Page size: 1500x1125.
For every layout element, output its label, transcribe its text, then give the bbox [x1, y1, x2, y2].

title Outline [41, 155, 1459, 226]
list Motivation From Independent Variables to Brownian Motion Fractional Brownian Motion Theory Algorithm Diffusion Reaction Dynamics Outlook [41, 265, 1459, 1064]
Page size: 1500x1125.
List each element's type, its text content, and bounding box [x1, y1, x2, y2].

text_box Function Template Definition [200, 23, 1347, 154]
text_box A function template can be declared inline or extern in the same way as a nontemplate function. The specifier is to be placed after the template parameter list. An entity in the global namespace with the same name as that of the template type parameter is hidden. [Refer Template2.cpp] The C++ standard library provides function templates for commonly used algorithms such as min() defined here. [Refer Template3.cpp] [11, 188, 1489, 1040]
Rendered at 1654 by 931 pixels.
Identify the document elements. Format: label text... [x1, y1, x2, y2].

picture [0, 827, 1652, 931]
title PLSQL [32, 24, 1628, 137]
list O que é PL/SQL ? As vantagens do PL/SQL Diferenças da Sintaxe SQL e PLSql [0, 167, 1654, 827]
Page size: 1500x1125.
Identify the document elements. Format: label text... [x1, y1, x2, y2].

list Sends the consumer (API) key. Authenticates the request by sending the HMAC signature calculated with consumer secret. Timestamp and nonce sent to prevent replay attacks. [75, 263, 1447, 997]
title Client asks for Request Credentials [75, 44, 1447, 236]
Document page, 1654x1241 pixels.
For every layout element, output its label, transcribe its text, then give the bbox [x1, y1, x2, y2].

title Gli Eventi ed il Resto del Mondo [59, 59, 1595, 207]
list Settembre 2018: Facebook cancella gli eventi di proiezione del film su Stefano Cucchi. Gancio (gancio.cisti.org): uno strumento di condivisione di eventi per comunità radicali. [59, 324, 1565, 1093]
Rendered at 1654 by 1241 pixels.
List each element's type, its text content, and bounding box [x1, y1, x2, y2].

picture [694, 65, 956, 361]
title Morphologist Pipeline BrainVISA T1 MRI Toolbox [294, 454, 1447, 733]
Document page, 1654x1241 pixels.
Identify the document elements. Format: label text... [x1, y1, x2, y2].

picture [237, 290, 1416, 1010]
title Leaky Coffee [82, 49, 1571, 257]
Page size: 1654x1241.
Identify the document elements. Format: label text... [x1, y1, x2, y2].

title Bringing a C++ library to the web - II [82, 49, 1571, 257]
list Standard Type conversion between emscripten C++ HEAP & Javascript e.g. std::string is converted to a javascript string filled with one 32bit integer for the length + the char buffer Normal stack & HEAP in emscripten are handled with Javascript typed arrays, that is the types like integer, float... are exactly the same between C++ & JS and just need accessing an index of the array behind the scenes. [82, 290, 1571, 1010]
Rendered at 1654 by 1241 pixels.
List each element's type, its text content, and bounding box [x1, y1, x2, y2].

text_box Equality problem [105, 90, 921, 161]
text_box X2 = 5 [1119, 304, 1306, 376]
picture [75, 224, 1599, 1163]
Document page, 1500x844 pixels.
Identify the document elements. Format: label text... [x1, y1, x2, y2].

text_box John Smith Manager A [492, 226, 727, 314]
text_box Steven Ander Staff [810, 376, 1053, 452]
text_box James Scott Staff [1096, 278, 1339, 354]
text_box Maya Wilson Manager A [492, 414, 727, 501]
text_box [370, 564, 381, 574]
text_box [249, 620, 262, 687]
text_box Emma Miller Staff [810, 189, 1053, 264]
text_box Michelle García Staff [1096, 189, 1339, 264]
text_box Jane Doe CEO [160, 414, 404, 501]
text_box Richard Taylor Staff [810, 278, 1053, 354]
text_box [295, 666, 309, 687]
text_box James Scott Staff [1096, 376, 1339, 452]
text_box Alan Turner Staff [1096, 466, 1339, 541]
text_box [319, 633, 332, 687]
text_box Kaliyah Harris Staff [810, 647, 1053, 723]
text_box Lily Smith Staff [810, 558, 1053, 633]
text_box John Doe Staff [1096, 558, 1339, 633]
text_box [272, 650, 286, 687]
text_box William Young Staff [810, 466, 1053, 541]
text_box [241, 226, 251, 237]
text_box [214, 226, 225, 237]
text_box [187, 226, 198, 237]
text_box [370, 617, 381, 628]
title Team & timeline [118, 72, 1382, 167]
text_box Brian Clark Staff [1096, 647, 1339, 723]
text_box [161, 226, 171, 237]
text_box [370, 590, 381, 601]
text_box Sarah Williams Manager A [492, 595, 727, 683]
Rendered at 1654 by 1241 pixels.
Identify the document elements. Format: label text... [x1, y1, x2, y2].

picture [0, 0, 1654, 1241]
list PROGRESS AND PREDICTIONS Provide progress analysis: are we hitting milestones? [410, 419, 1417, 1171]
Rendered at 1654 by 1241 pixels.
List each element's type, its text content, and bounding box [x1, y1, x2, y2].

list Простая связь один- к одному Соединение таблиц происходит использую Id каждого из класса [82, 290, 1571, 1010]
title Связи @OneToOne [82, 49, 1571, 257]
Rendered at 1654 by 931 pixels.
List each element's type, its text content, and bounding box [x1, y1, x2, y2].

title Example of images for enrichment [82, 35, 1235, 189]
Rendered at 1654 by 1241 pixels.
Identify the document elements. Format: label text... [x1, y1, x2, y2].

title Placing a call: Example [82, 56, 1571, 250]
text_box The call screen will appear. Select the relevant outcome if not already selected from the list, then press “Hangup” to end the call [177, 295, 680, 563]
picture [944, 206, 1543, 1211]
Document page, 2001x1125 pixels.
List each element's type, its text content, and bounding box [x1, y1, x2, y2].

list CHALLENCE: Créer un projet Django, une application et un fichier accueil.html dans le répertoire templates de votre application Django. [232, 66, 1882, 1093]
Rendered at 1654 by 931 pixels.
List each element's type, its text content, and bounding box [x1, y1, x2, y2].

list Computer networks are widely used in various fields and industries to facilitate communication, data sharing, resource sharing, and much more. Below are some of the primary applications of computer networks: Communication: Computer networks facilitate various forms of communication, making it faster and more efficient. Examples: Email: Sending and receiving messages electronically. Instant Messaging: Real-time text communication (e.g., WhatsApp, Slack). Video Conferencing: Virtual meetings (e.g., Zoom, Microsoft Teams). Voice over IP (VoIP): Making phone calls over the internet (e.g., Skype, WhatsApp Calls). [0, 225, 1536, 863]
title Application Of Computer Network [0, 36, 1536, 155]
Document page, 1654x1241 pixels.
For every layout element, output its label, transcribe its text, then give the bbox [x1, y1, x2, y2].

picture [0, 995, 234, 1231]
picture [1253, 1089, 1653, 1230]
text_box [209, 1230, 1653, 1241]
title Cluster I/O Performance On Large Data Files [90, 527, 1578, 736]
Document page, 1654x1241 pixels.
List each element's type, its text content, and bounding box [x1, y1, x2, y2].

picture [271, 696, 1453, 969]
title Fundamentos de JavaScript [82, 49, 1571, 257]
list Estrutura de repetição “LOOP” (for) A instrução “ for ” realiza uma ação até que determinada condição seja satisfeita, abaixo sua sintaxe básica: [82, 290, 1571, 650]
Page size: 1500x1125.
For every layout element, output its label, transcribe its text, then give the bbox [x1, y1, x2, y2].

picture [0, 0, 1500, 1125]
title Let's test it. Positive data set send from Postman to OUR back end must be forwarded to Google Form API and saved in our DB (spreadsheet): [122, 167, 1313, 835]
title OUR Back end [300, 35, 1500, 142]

● ● ● ●

Instruction
Can you reproduce the records verbatim from the line with "Page size: 1654x1241." to the line with "picture [75, 224, 1599, 1163]", including both of those lines?

In response
Page size: 1654x1241.
Identify the document elements. Format: label text... [x1, y1, x2, y2].

title Bringing a C++ library to the web - II [82, 49, 1571, 257]
list Standard Type conversion between emscripten C++ HEAP & Javascript e.g. std::string is converted to a javascript string filled with one 32bit integer for the length + the char buffer Normal stack & HEAP in emscripten are handled with Javascript typed arrays, that is the types like integer, float... are exactly the same between C++ & JS and just need accessing an index of the array behind the scenes. [82, 290, 1571, 1010]
Rendered at 1654 by 1241 pixels.
List each element's type, its text content, and bounding box [x1, y1, x2, y2].

text_box Equality problem [105, 90, 921, 161]
text_box X2 = 5 [1119, 304, 1306, 376]
picture [75, 224, 1599, 1163]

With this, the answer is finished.